Het terminale stadium
Wim Reilingh
‘Wat een pracht en praal,’ zei mijn moeder. Ze wierp het hoofd in de nek om de metalen galerijen met hangende tuinen en de kunstig gecomponeerde facetten van het glazen dak te kunnen bewonderen. ‘Het lijkt wel 'n paleis... Dus dit is waar Veugeltje is geboren.’
Ik knikte. We liepen de galerij door, gingen de hoek om en namen de lift naar de vierde verdieping.
‘Ze doen tegenwoordig ook alles voor die zieke mensen,’ vervolgde ze. ‘Ik heb vaak genoeg in 't gasthuis gelegen, maar zoiets moois heb ik nog niet eerder gezien.’
‘Ze hebben niet op een dubbeltje gekeken,’ zei Ronald.

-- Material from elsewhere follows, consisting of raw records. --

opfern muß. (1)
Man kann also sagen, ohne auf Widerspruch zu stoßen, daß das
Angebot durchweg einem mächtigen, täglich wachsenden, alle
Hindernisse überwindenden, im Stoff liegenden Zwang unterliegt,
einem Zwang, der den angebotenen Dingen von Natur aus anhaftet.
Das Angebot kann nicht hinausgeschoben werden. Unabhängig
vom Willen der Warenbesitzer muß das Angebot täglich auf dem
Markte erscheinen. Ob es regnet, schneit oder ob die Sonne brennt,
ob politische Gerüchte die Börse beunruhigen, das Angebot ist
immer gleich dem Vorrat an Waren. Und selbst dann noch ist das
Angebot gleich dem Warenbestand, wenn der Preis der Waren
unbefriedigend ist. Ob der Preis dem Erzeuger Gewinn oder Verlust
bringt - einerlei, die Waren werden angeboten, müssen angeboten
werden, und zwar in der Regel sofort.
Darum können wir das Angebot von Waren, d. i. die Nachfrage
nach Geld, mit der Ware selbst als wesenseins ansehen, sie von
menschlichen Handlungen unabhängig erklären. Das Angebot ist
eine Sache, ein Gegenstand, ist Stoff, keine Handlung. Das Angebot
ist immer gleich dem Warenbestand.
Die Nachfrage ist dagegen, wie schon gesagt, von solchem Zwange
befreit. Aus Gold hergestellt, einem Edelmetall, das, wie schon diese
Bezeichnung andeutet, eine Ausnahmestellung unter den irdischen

‘Nee, dan waren die oude toestanden toch ontzettend, als je dit ziet. Wel tienmaal ben ik onder 't mes geweest in dat oude Katholieke Ziekenhuis. God, wat een vieze, vervallen troep. Je herinnert je toch nog wel, jong, hoe ik daar wanhopig in bed lag te roepen: ‘was ik maar dood, was ik maar dood!’
Ik herinnerde het me nog. Het was geen tafereel dat je snel vergat.
‘Ze hebben nooit wat bij me kunnen vinden. Wij wéten het niet, zeiden de artsen, hier staat de medische wetenschap machteloos. 't Is psychisch mevrouw, zeiden ze, en ja, dat mijn lijden geestelijk was viel niet te ontkennen, maar ik heb de moed nooit opgegeven, nooit!’
‘Bravo mevrouw,’ zei Ronald, ‘zo hoort het.’
‘Liefde! Liefde! Dáár heeft het me altijd aan ontbroken! Alles heb ik voor ze opgeofferd! Altijd was ik in de weer om het ze naar de zin te maken, maar wat was de dank voor mijn goedheid? Nog geen kus, geen lief woordje heeft er ooit vanaf gekund.’
‘We zijn boven mevrouw,’ zei Ronald.
‘Liften had je ook nog niet in die tijd,’ zei ze. ‘Al lagen je benen eraf, dan nóg nam je de trap.’
Ik liep vooruit door de antroposofisch verlichte gang in de richting van Agatha's kamer, opende de brede deur net zo ver als nodig was om me naar binnen te kunnen wurmen en liet hem geruisloos weer dichtveren. Gerrit, mijn andere zwager, zat aan een perspex tafel. Hij stak zijn hand op toen hij me zag.